Fiquei ali parada, em silêncio, observando a cena com o peito apertado.
Aquilo estava totalmente fora de cogitação. Ver um homem daquele tamanho, com aquela posição social e com a reputação temida por toda a cidade, abaixado no chão da sala de estar para brincar de massinha com duas crianças pequenas era uma imagem que eu nunca imaginei presenciar.
Por um instante, o chefe da máfia imperdoável e possessivo desapareceu, dando lugar apenas ao pai dos meus filhos. E ver aquela faceta dele, tão crua e desarmada, era infinitamente mais perigoso para o meu coração do que qualquer uma das suas provocações na cozinha.
Enquanto eu continuava paralisada no último degrau da escada, tentando processar aquela cena absurda e tocante, o olhar de Jacob se ergueu da mesa e encontrou o meu.
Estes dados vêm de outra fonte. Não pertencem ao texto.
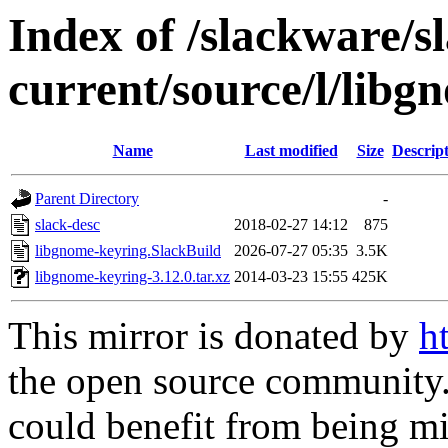
Index of /slackware/s
current/source/l/libg
Name
Last modified
Size
Descrip
Parent Directory
-
slack-desc
2018-02-27 14:12
875
libgnome-keyring.SlackBuild
2026-07-27 05:35
3.5K
libgnome-keyring-3.12.0.tar.xz
2014-03-23 15:55
425K
This mirror is donated by
h
the open source community. 
could benefit from being mir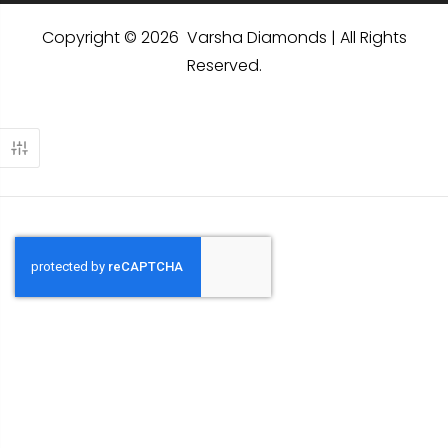
Copyright © 2026 Varsha Diamonds | All Rights
Reserved.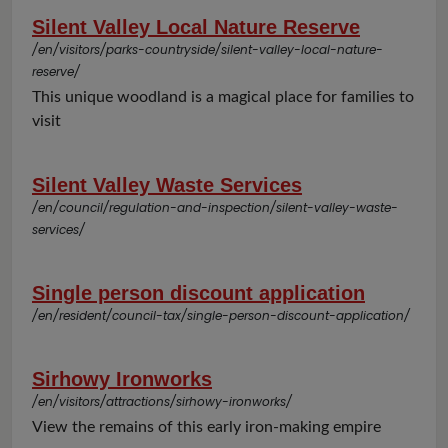
Silent Valley Local Nature Reserve
/en/visitors/parks-countryside/silent-valley-local-nature-
reserve/
This unique woodland is a magical place for families to
visit
Silent Valley Waste Services
/en/council/regulation-and-inspection/silent-valley-waste-
services/
Single person discount application
/en/resident/council-tax/single-person-discount-application/
Sirhowy Ironworks
/en/visitors/attractions/sirhowy-ironworks/
View the remains of this early iron-making empire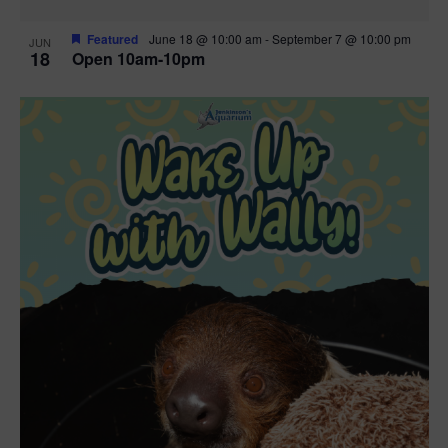
Featured
June 18 @ 10:00 am
-
September 7 @ 10:00 pm
JUN
18
Open 10am-10pm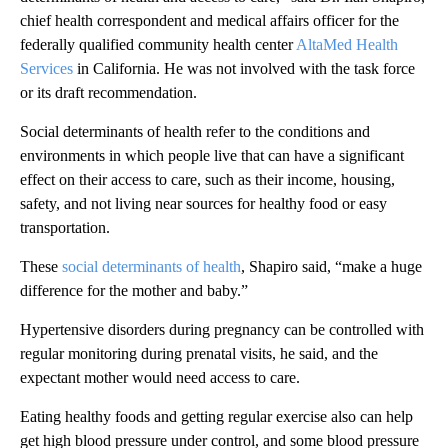
chief health correspondent and medical affairs officer for the
federally qualified community health center
AltaMed Health
Services
in California. He was not involved with the task force
or its draft recommendation.
Social determinants of health refer to the conditions and
environments in which people live that can have a significant
effect on their access to care, such as their income, housing,
safety, and not living near sources for healthy food or easy
transportation.
These
social determinants of health
, Shapiro said, “make a huge
difference for the mother and baby.”
Hypertensive disorders during pregnancy can be controlled with
regular monitoring during prenatal visits, he said, and the
expectant mother would need access to care.
Eating healthy foods and getting regular exercise also can help
get high blood pressure under control, and some blood pressure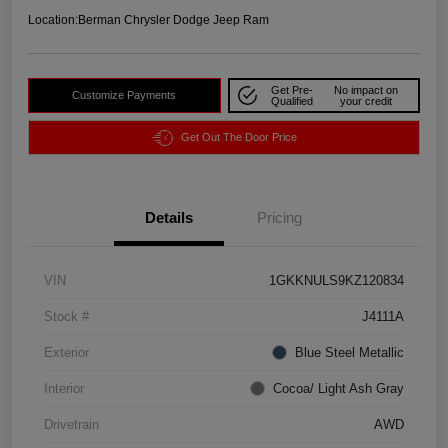
Location:
Berman Chrysler Dodge Jeep Ram
Get Pre-
No impact on
Customize Payments
Qualified
your credit
Get Out The Door Price
Details
Pricing
VIN
1GKKNULS9KZ120834
Stock #
J4111A
Exterior
Blue Steel Metallic
Interior
Cocoa/ Light Ash Gray
Drivetrain
AWD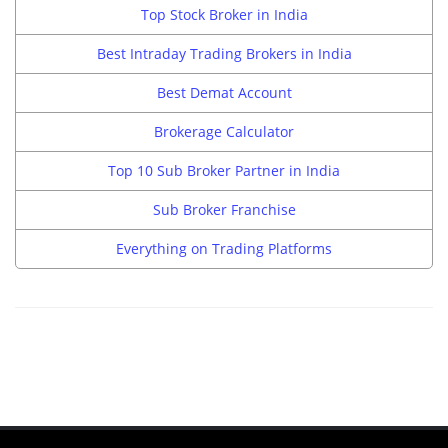
Top Stock Broker in India
Best Intraday Trading Brokers in India
Best Demat Account
Brokerage Calculator
Top 10 Sub Broker Partner in India
Sub Broker Franchise
Everything on Trading Platforms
A expressão dura e possessiva de antes tinha dado lugar a um brilho calmo, quase acolhedor, embora o fundo dos seus olhos ainda carregasse aquela intensidade inevitável.
— Vai ficar aí parada assistindo ou vai vir ajudar a salvar a engenharia desse dinossauro? — chamou ele, a voz grave ressoando tranquila pela sala enquanto ele apontava com o queixo para a massinha rosa nas suas mãos.
— Vem, mamãe! — reforçou Noah no mesmo instante, levantando os bracinhos sujos de massa verde e dando um pulinho no tapete. — O papai não sabe fazer a asa do meu! Vem ajudar a gente!
Engoli em seco, sentindo a resistência no meu peito fraquejar diante do entusiasmo dos meus filhos. Respirei fundo, dei os últimos passos até o centro da sala e me sentei no tapete felpudo, do lado oposto a Jacob, mantendo uma distância segura do corpo dele.
— Me dá isso aqui, Noah — disse, tentando focar a atenção no meu filho e ignorar a presença esmagadora do homem do outro lado. — Deixa eu ver essa asa.
Sarah deu uma risadinha e se encostou mais no peito de Jacob, satisfeita por ver a família inteira reunida ali no chão. Por alguns minutos, o único som na sala era o falatório animado dos gêmeos, os comentários bobos de Noah sobre monstros voadores e as ordens exigentes de Sarah sobre quais cores deveriam ser misturadas.
Eu me concentrei em moldar as peças de massa, evitando ao máximo olhar para o rosto de Jacob. Mas era impossível não notar a facilidade com que ele interagia com os dois, o contraste cômico e bonito das suas mãos gigantescas manuseando brinquedos infantis sem o menor vestígio da brutalidade do seu dia a dia.
— Sabe, Nessie... — a voz de Jacob quebrou o ritmo das crianças, saindo num tom baixo, denso, destinado apenas aos meus ouvidos enquanto os gêmeos discutiam qual cor usariam em seguida. — Momentos assim deveriam ser a nossa rotina. Todos os dias. A gente acordando, tomando café juntos, vendo os nossos filhos crescerem sem essa distância ridícula entre a gente.
Ele apoiou os antebraços na mesa de centro, inclinando o corpo levemente para a frente. O olhar dele se cravou no meu, carregado de uma certeza inabalável e dolorosa.
— Isso aqui é o que a gente é, morena. Não aquela casa vazia onde eu durmo ou essa distância que você tenta inventar.
Senti o ar faltar no peito e uma fisgada incômoda me atingir em cheio. Aquela brecha de vulnerabilidade durara pouco; ele sempre encontrava uma forma de puxar a corda de volta para a nossa situação particular.
— Para, Jacob — cortei imediatamente, mantendo a voz baixa para não assustar os meninos, mas empregando toda a firmeza que consegui reunir, sustentando o olhar dele sem recuar. — Apenas para. Não estraga o momento das crianças com esse assunto.
Jacob não recuou. Em vez disso, ele largou o pedaço de massinha sobre a mesa, ignorando completamente os dinossauros disformes que os gêmeos continuavam a montar. Ele esticou a mão grande por cima da mesa de centro, cobrindo a minha mão que segurava um bloco de massa amarela.
O toque dele era quente, firme, e por um segundo o mundo ao redor pareceu desacelerar.
— Eu não tô brincando, Renesmee — disse ele, a voz baixando para um sussurro grave, rasgado, desprovido de qualquer sarcasmo ou arrogância. — Volta para mim. Volta para casa. Eu quero a minha família junta de novo.